By Joe Stange, Helmkamp Project Manager
Stricter EPA regulations on fossil fuel power plants have led some utilities across the country to close coal-fired plants. Dynegy, a provider of wholesale power, capacity and services to utilities in six states, has instead invested in cleaner operations to reduce emissions at eight of their coal-fired plants in Illinois.
A major part of Dynegy's investment is being made at their 1,761 MW coal-fired Baldwin Station in Baldwin, Ill., where the company is installing a selective catalytic reduction system and a dry flue gas desulfurization project to reduce sulfur dioxide and particulate matter.
Once the new systems at Dynegy come online, the plant's sulfur dioxide emissions are expected to be the lowest of any coal-fired units in the state. Combined with Dynegy's earlier conversion to low-sulfur coal, these environmental investments will significantly reduce particulate matter and cut sulfur dioxide and mercury emissions by about 90 percent.
For the civil work on the dry flue gas desulfurization project at the Baldwin plant, Dynegy turned to Helmkamp Construction Co., a firm that had already been on-site for the previous 13 years. Helmkamp prepared the site, performed excavations for underground mechanical and electrical installations, and installed foundations for the baghouses, dry scrubber equipment, duct supports, support buildings, utility racks and silo foundations.
Helmkamp's 36-month, $45 million project was complex and challenging, requiring precise coordination and communications between their team and Dynegy staff as they worked within the fully operational power plant. The team also faced the challenge of a tight construction site, wedged between the plant and Baldwin Lake with little room for equipment or staging. Helmkamp constructed and maintained a haul road, which all of the contractors on the job used on a daily basis to get materials from a laydown area to the jobsite nearly half a mile away.
To sequence the installation, Helmkamp integrated the drawings for the electrical duct bank, fire protection, stormwater and underground piping into the foundation layout. This made it easier to visualize where these systems would be routed and allowed the team to install most of them while the excavation was open for the foundation installation, saving time and money.
Much of the foundation work was done during two cold, snowy and windy winters when setting the foundation and pouring concrete presented particular challenges. Because wind and ice can interfere with traditional survey markers and string lines, Helmkamp chose newer technology to prepare a precise layout of the site.

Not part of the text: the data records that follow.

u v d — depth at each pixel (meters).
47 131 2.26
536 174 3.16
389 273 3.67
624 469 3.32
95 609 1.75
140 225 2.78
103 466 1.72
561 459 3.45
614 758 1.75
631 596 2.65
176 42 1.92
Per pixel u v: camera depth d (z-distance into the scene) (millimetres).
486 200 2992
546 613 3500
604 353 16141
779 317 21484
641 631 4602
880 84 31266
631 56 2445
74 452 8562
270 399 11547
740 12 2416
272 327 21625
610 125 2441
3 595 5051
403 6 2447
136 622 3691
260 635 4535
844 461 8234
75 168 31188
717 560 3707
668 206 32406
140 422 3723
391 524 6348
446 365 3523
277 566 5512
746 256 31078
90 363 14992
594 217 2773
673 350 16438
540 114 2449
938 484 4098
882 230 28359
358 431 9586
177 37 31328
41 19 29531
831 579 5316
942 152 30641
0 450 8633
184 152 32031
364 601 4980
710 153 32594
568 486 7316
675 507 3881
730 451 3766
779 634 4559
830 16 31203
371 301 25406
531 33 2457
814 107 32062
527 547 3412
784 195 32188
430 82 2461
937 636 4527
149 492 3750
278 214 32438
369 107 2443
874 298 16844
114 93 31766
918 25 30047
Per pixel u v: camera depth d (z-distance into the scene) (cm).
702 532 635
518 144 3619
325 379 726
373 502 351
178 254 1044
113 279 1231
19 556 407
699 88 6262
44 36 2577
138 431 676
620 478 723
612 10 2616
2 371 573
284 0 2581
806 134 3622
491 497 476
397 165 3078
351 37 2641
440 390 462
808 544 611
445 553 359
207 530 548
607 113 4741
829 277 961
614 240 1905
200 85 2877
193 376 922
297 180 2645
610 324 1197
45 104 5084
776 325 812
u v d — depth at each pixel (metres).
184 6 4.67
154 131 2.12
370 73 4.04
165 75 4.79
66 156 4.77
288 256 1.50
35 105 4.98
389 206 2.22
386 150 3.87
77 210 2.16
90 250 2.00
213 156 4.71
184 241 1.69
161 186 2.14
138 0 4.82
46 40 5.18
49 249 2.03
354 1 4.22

|Dynegy installs a selective catalytic reduction system and dry flue gas desulfurization unit at its 1,761 MW coal-fired Baldwin Station. Photo courtesy Helmkamp|
They used a Robotic Total Station, an instrument that yields exact measurements of distance and location, and Trimble LM80 desktop software to establish exactly where to place the 4,000 anchor bolts and 2,500 auger cast piles required for the project. As revisions were made, Helmkamp entered the data into the desktop model and then transferred it to the field for immediate implementation. By using the Robotic Total Station, the team achieved an impressive record of zero re-dos in the field.
The Robotic Total Station also was used to accurately and efficiently place the auger cast piles, which were set at an average depth of 60 feet. Even after the foundation was laid, the technology allowed the team to easily reestablish the location of piles at later points in the project.
During project excavations, the construction team discovered numerous underground obstructions that had not been shown on the drawings. Although this was the largest delay issue encountered, Helmkamp minimized delays by working directly with plant personnel to identify and relocate or remove these items.
Helmkamp poured approximately 30,000 cubic yards of concrete at Dynegy Baldwin. The lime storage and waste ash silo foundation required the largest single concrete pour, with three pump trucks in a limited access area simultaneously pouring a total of 2,200 cubic yards of concrete. The second largest concrete pour was approximately 1,300 cubic yards.
Helmkamp performed 280,000 man-hours on the Dynegy Baldwin project. They received a Zero Injuries Award from the National Maintenance Agreements Policy Committee for 57,321 injury-free self performed man-hours on the job in 2008 and the same award for 102,800 injury free work hours in 2009.